Here are the full results:
She's even viewed better on race relations than Obama is. While 44 percent say she'd do a "good job" on the issue, a December Pew poll found only 40 percent approved of Obama's handling of race relations, while 50 percent disapproved. Only 22 percent said Clinton would do a "bad job."
(In that same Pew poll, a majority said race relations had become worse under Obama.)
That the issue polls better than any other for Clinton is somewhat surprising since it isn't a major theme of her campaign. So far, she's mostly focused on how she would help the middle class. Yet when asked how she'd do as president on "the way income and wealth are distributed in the U.S.," her results were split roughly in half, with 35 percent saying she'd do a "good job" and 32 percent saying she'd do a "bad job" -- the second-worst showing of the categories Gallup polled.
Clinton has spoken on race, though, as well as on police and criminal justice issues. Last summer, she took a surprisingly strong stand on Ferguson; at a time when other politicians were focused on police militarization, she discussed inequality in the justice system. And in April, she said the United States must reduce its prison population -- a proposed reversal to an increase that occurred during her husband's administration.
Speaking of her husband, he was the guy sometimes referred to as the "first black president" -- a reference to his work on issues important to African Americans. The numbers above suggest perhaps Hillary Clinton is benefiting from that record. Similarly, Bill Clinton was president during an economic boom time, and the former first lady's numbers on the economy are her second-strongest, at 42 percent "good job" and 28 percent "bad job."

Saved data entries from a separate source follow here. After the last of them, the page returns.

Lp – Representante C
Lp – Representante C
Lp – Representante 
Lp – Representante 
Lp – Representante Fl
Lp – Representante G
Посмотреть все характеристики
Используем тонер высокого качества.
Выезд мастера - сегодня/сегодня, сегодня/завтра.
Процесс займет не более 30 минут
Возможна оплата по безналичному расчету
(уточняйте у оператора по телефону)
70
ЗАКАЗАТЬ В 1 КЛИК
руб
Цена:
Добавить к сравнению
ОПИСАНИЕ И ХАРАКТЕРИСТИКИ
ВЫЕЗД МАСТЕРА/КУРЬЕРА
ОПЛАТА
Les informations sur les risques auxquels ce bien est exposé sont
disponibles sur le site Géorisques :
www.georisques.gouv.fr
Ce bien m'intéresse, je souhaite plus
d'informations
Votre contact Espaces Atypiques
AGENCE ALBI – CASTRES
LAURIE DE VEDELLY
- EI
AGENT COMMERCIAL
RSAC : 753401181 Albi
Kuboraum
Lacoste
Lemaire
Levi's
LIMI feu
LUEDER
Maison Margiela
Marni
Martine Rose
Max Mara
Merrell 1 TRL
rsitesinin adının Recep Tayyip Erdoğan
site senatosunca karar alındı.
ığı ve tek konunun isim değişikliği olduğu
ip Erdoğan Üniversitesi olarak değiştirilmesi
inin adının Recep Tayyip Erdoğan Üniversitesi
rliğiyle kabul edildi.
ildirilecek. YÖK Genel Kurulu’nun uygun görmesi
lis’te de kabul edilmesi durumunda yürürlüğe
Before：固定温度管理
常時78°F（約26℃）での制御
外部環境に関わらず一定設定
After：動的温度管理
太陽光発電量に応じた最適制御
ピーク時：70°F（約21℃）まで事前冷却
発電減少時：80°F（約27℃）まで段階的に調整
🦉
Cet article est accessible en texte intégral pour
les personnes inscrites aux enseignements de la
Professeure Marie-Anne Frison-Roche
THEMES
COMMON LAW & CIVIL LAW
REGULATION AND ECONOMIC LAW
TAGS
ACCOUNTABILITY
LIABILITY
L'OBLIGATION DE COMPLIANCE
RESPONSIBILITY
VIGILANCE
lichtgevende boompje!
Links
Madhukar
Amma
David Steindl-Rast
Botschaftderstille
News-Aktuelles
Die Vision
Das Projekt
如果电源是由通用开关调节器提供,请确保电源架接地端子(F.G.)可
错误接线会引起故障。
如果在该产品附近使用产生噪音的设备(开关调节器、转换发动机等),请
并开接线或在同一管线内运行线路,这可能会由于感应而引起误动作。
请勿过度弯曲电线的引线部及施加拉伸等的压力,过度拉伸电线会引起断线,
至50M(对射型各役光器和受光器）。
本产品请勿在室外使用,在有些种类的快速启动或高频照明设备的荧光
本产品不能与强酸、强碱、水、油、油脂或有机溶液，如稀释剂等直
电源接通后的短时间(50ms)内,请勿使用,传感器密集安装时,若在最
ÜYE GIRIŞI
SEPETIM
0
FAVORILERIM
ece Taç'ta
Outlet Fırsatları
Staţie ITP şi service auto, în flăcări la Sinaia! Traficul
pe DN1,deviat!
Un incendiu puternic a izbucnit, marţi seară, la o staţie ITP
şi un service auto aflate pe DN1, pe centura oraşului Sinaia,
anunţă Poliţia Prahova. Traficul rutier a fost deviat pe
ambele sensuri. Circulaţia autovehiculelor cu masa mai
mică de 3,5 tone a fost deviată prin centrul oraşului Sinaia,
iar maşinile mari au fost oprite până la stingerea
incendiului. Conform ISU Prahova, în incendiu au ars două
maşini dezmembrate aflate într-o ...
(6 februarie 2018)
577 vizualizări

When it comes to winning elections, it's still the economy (stupid). Gallup polls have found the economy and unemployment have both polled above race relations (and just about every other issue) all year long so far. But Clinton's high marks for race relations could be important come November 2016. The percentage of voters who say it's the most important issue doubled from 3 percent in February to 6 percent last month (though that change is still within the margin of error), according to Gallup. Clinton will also want to replicate similar figures that Obama had with Hispanic and black voters in 2008 and 2012, and being known as a strong candidate on race relations could help with that.
Depending on what happens between now and Election Day, concern over race relations, policing and incarceration could become even more pronounced, and the number of voters who are looking for a leader on this issue could grow. And given her need to replicate the Obama coalition and the apparent belief in her ability to handle the issue, it could be an area she'll focus on -- at some point.